Intervention de Christiane Taubira

Réunion du jeudi 9 juillet 2020 à 9h30
Commission d'enquête sur les obstacles à l'indépendance du pouvoir judiciaire

Christiane Taubira, ancienne ministre de la justice :

Je vous remercie pour vos mots aimables, qui ne concernent pas ma personne, mais qui sont une appréciation de la fonction de garde des Sceaux en tant que telle, et qui soulignent l'importance de cette responsabilité. Le ministère de la justice est un ministère régalien qui a pour responsabilité un département de l'État essentiel à la démocratie. Il en est l'épine dorsale. Il faut effectivement assumer les contradictions, vouloir l'indépendance dans les fonctions juridictionnelles et garantir aux citoyens le bon fonctionnement de l'institution judiciaire. Il faut savoir le faire et c'est ce que vous avez appelé la dualité. J'ai dit que votre propos était aimable : il est surtout perspicace.

S'agissant de l'indépendance du parquet, la loi protège les procureurs. Même s'ils reçoivent une consigne orale, les procureurs sont protégés : c'est tout l'intérêt de la loi ! Un procureur qui reçoit un coup de fil peut le signaler, car c'est une contravention à la loi. Voilà l'utilité ultime de la loi ! Il faut faire confiance à notre magistrature. Je ne suis pas en train de dire que tous les magistrats sont irréprochables, ni que tous les procureurs sont travaillés en permanence par un souci d'indépendance. Nous sommes ce que nous sommes : homme parmi les hommes, comme disait Jean-Paul Sartre. Hommes et femmes parmi les hommes et les femmes : voilà ce que nous sommes. Dans la magistrature comme ailleurs, nous avons des personnalités, des tempéraments, des forces et des faiblesses, des vulnérabilités, des vanités : nous avons de tout, dans ce corps comme dans d'autres ! C'est pourquoi il faut un cadre. Une fois que l'indépendance du ministère public, dans ses fonctions juridictionnelles, est assurée, on peut brandir, de temps à autre, l'exemple de quelqu'un qui n'a pas fait ce qu'il faut, mais cela ne remet pas en cause l'ensemble. Vous dites que certains procureurs anticipent les attentes du ministre : c'est comme à l'école, certains veulent être aimés de la maîtresse, mais ce n'est pas la maîtresse qui leur demande de dénoncer leurs petits camarades !

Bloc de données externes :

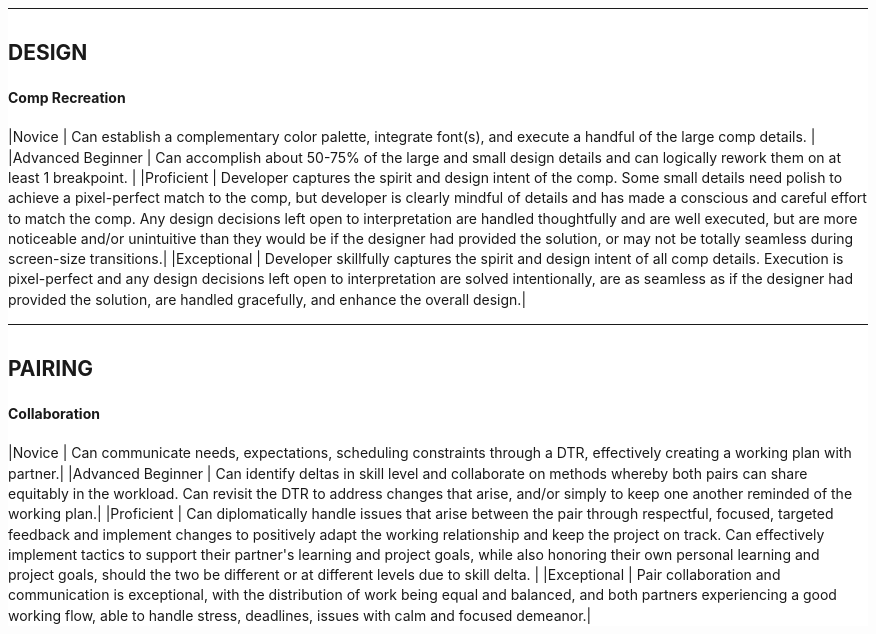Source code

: 
------------------------------------------------------------------

## DESIGN

#### Comp Recreation

|Novice             | Can establish a complementary color palette, integrate font(s), and execute a handful of the large comp details. |
|Advanced Beginner  | Can accomplish about 50-75% of the large and small design details and can logically rework them on at least 1 breakpoint. |
|Proficient         | Developer captures the spirit and design intent of the comp. Some small details need polish to achieve a pixel-perfect match to the comp, but developer is clearly mindful of details and has made a conscious and careful effort to match the comp. Any design decisions left open to interpretation are handled thoughtfully and are well executed, but are more noticeable and/or unintuitive than they would be if the designer had provided the solution, or may not be totally seamless during screen-size transitions.|
|Exceptional        | Developer skillfully captures the spirit and design intent of all comp details. Execution is pixel-perfect and any design decisions left open to interpretation are solved intentionally, are as seamless as if the designer had provided the solution, are handled gracefully, and enhance the overall design.|


------------------------------------------------------------------

## PAIRING

#### Collaboration

|Novice             | Can communicate needs, expectations, scheduling constraints through a DTR, effectively creating a working plan with partner.|
|Advanced Beginner  | Can identify deltas in skill level and collaborate on methods whereby both pairs can share equitably in the workload. Can revisit the DTR to address changes that arise, and/or simply to keep one another reminded of the working plan.|
|Proficient         | Can diplomatically handle issues that arise between the pair through respectful, focused, targeted feedback and implement changes to positively adapt the working relationship and keep the project on track. Can effectively implement tactics to support their partner's learning and project goals, while also honoring their own personal learning and project goals, should the two be different or at different levels due to skill delta. |
|Exceptional        | Pair collaboration and communication is exceptional, with the distribution of work being equal and balanced, and both partners experiencing a good working flow, able to handle stress, deadlines, issues with calm and focused demeanor.|
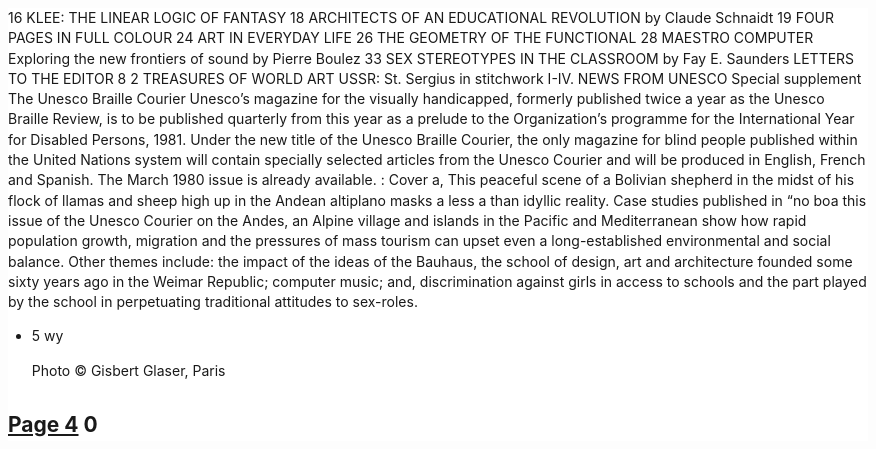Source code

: 16 KLEE: THE LINEAR LOGIC OF FANTASY 
18 ARCHITECTS OF AN EDUCATIONAL REVOLUTION 
by Claude Schnaidt 
19 FOUR PAGES IN FULL COLOUR 
24 ART IN EVERYDAY LIFE 
26 THE GEOMETRY OF THE FUNCTIONAL 
28 MAESTRO COMPUTER 
Exploring the new frontiers of sound 
by Pierre Boulez 
33 SEX STEREOTYPES IN THE CLASSROOM 
by Fay E. Saunders 
LETTERS TO THE EDITOR 8 
2 TREASURES OF WORLD ART 
USSR: St. Sergius in stitchwork 
I-IV. NEWS FROM UNESCO 
Special supplement 
The Unesco Braille Courier 
Unesco’s magazine for the visually handicapped, formerly published 
twice a year as the Unesco Braille Review, is to be published quarterly 
from this year as a prelude to the Organization’s programme for the 
International Year for Disabled Persons, 1981. Under the new title of 
the Unesco Braille Courier, the only magazine for blind people 
published within the United Nations system will contain specially 
selected articles from the Unesco Courier and will be produced in 
English, French and Spanish. The March 1980 issue is already 
available. : 
Cover 
a, This peaceful scene of a Bolivian shepherd in 
the midst of his flock of llamas and sheep 
high up in the Andean altiplano masks a less 
a than idyllic reality. Case studies published in 
“no boa 
this issue of the Unesco Courier on the 
Andes, an Alpine village and islands in the 
Pacific and Mediterranean show how rapid 
population growth, migration and the 
pressures of mass tourism can upset even a 
long-established environmental and social 
balance. Other themes include: the impact of 
the ideas of the Bauhaus, the school of 
design, art and architecture founded some 
sixty years ago in the Weimar Republic; 
computer music; and, discrimination against 
girls in access to schools and the part played 
by the school in perpetuating traditional 
attitudes to sex-roles. 
- 5 
wy
 
  Photo © Gisbert Glaser, Paris

## [Page 4](https://demo.humlab.umu.se/courier/074756engo.pdf#page=4) 0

L'unité du corps est une question importante. Le projet de réforme constitutionnelle que j'avais préparé renforçait l'unité du corps, comme la loi du 25 juillet 2013. À partir du moment où le ministère public ne reçoit plus d'instructions, il fonctionne, en tant que tel, comme autorité judiciaire. La CEDH peut donc reconnaître notre ministère public comme autorité judiciaire. Même si le ministère public ne prononce pas de jugement, il y a quand même un seul corps. Je suis plutôt favorable à ce que l'on continuer de consolider l'unité du corps.

Cela me permet de rappeler que, lorsque nous avons travaillé sur ces textes, certains voulaient interdire le syndicalisme dans la magistrature ! Il y a toujours cette tentation de dire : « C'est un pouvoir judiciaire, il est indépendant : on le lâche » – d'accord, mais on le lâche où ? Comment accède-t-on à ce pouvoir – élections, nominations – et, surtout, comment rend-il compte ?

Pour en revenir à votre question, je ne suis pas favorable à un procureur général national. Je ne pense pas que vous, parlementaires, soyez prêts à vous contenter d'un vague rapport annuel du procureur national : s'il vient une fois par an, qu'est-ce que cela dit des travaux du parquet, qui sont de très grande qualité, d'ailleurs ? Quelle utilité ? Personnellement, je n'ai pas envie de vivre dans une démocratie comme cela. Il y a des pays qui fonctionnent ainsi, et pas forcément mal, comme l'Espagne, mais nous ne sommes pas ces pays. On ne peut pas passer son temps à revendiquer un parquet à la française, à expliquer à la CEDH qu'elle ne comprend pas nos subtilités et que le parquet à la française est indépendant, pour ensuite se contenter d'un modèle standard ! Je n'ai pas envie de cela ! Alors oui, il faut consolider le corps, mais il faut aussi maintenir la responsabilité politique sur le bon fonctionnement du service public.